HARDY, 16 Fla. L. Weekly Supp. 1147a, SUNTRUST MORTGAGE, INC. vs. ELENA
V. FULLERTON, 16 Fla. L. Weekly Supp. 1146b, THE BANK OF NEW YORK
MELLON v. MARY L. BARNICH, 17 Fla. L. Weekly Supp. 100a, U.S. BANK
NATIONAL ASSOCIATION v. BRENDA C. ROSE, 16 Fla. L. Weekly Supp. 1044a,
US BANK N.A. v. JESUS TACORONTE, 17 Fla. L. Weekly Supp. 17a and
WACHOVIA BANK NATIONAL ASSOCIATION vs. JUANITA NORTON, 16 Fla. L.
Weekly Supp. 1043a.
All of these cases support that where an Assignment is filed AFTER the Complaint is
filed and the Complaint fails to allege and/or Plaintiff fails to submit other documentary
evidence showing conclusively an EQUITABLE TRANSFER of the Note (FACT),
Plaintiff lacks standing to bring a foreclosure action and the case should be dismissed
(FACT). I would ask the court at this time based on the OVERWHELMING support I
have provided to dismiss this case.
STOP RIGHT HERE (EDITORS NOTE): I cannot tell you what the judge will
decide or what Opposing Counsel will say after this point…you be the judge. What I
will say is that Judges want to hear the FACTS. You have presented the FACTS very
well here. The key to success in this example is your flow of words in a strong and
confident manner without studder, interruption or indecisive pause.

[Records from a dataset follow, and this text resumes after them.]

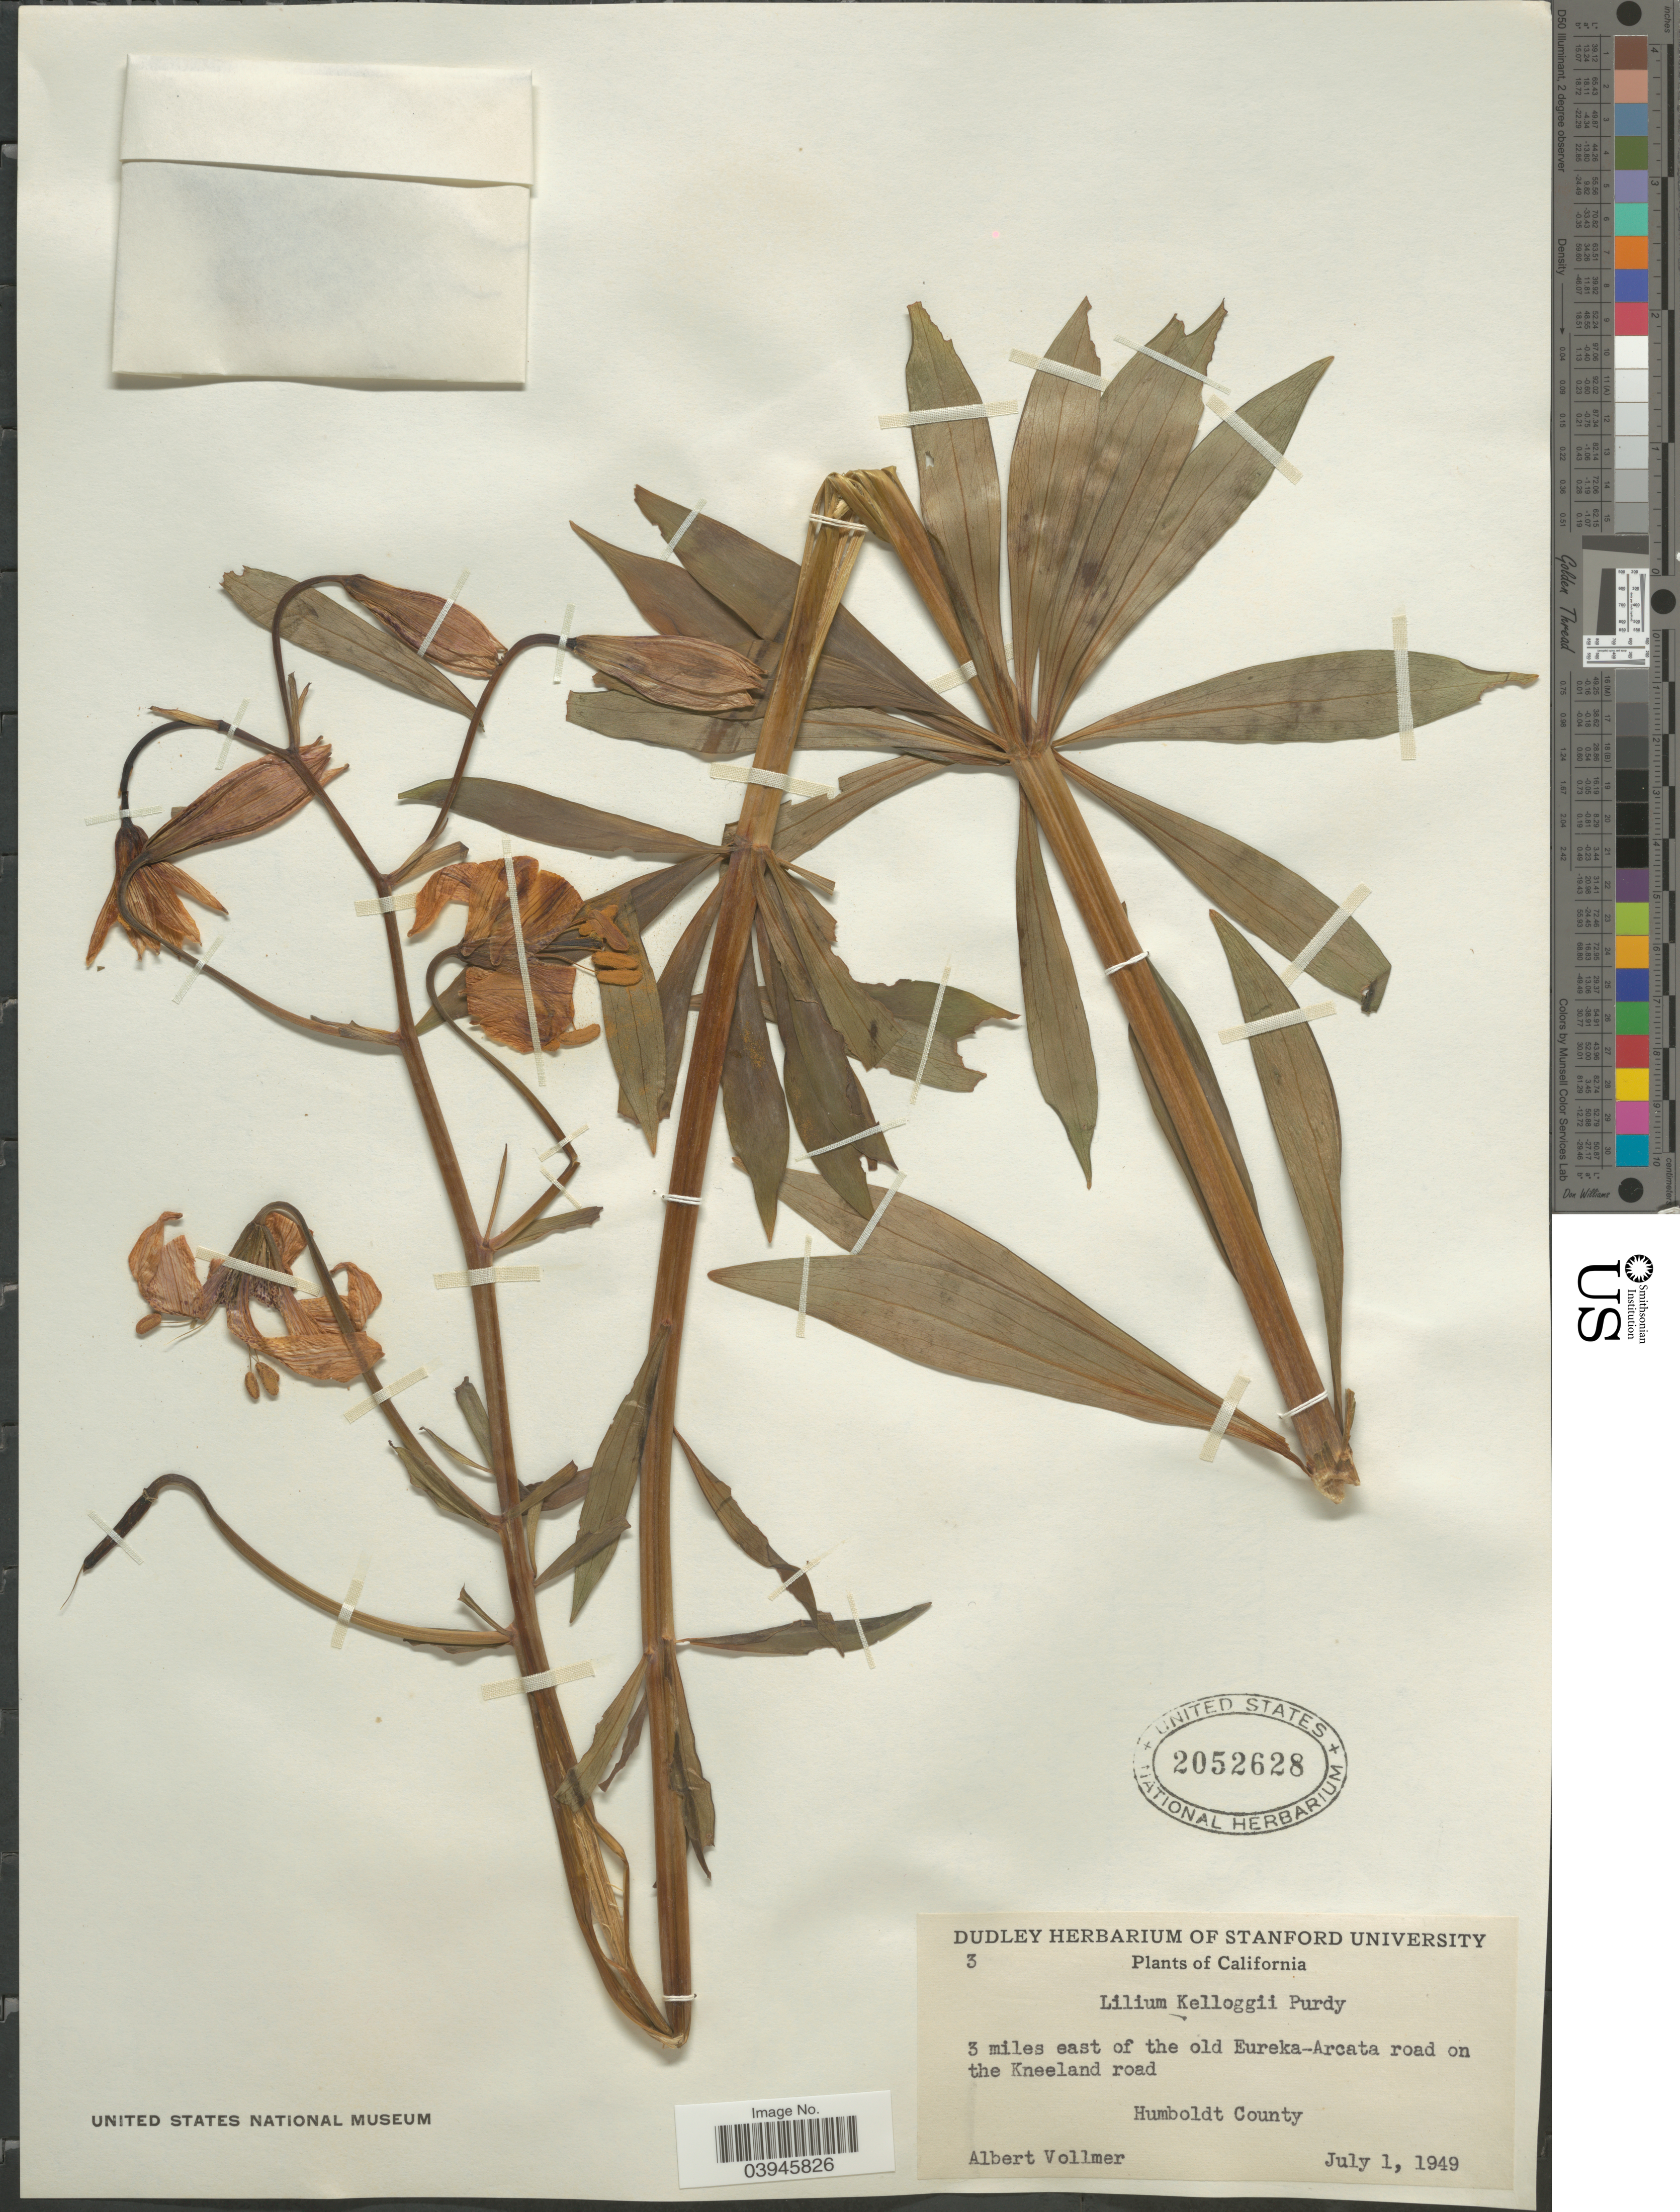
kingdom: Plantae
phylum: Tracheophyta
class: Liliopsida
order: Liliales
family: Liliaceae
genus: Lilium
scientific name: Lilium kelloggii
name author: Purdy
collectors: A. Vollmer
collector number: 3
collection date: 1949-07-01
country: United States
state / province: California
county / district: Humboldt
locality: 3 miles east of the old Eureka-Arcata road on the Kneeland road. Humboldt County.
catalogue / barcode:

Another very important point and cross argument I want to point out is the Assignment is
99% of the time from MERS to the Plaintiff. There are two (2) important positions to take
on this.
(1) While the Mortgage may name MERS as the Nominee for Lender, it does so only in
the Mortgage and the Mortgage interest only. MERS is not mentioned ANYWHERE on
the Note hence it can not assign an interest greater than that which it is entitled to. The
MERS assignment (outside of the number of fraudulent issues that may exist on the face
of it) will casually state in the language that it is transferring ALL beneficial interest in
the Mortgage AND Note. Be sure to bring to the court’s attention that MERS name is not
mentioned anywhere on the NOTE as the Lenders Nominee and Plaintiff has NOT
provided evidence to support MERS ability to transfer the beneficial interest of the Note.
(2) In instances where the Plaintiff is Trustee for a securitized pool of loans, find the
Pooling & Servicing Agreement at http://www.secinfo.com/. Show the court that it would
be impossible for MERS to transfer interest to Deutsche when it is clear from the case
caption that this loan is part of a pool of loans (FYI – just because they allege your loan is
part of a pool does not mean it is but for argument sake use this allegation against them).
The Pooling and Servicing Agreement will show who the Depositor is, Servicer, Master
Servicer and Deutsche as Trustee. This document is evidence that a) the loan transferred
from the original lender to at the very least, the Depositor (where is the evidence of this
transfer?), and from the Depositor to the parties in the pool (where is the evidence of this
transfer or transfers) and that the Trustee gets its alleged power from this pool and
agreement which only begs the question…why is counsel here attempting to claim this
Note has moved from MERS to Plaintiff directly?
This is a great point to proving the assignment is a fraud. Watch what opposing counsel
answers to this because it will probably amount to testimony at which point you need to
be quick to say to opposing counsel “unless you intend to recuse yourself as counsel from
the Plaintiff please refrain from testifying on their behalf.” Because at this point anything
opposing counsel says will not be supported by anything alleged in the complaint or in
the court record and that should always be your…”maybe so your honor but Plaintiff has
not alleged such in the complaint…Plaintiff has not submitted any documented evidence
to support what counsel is saying here today.”
Well my fellow soldiers of the cause, that is my 2 cents. Master this in 5 minutes and I
think the outcome will be a positive one. I’d be very interested to hear any comments and
feedback on this. My next topic will be Summary Judgment. I hope this helps.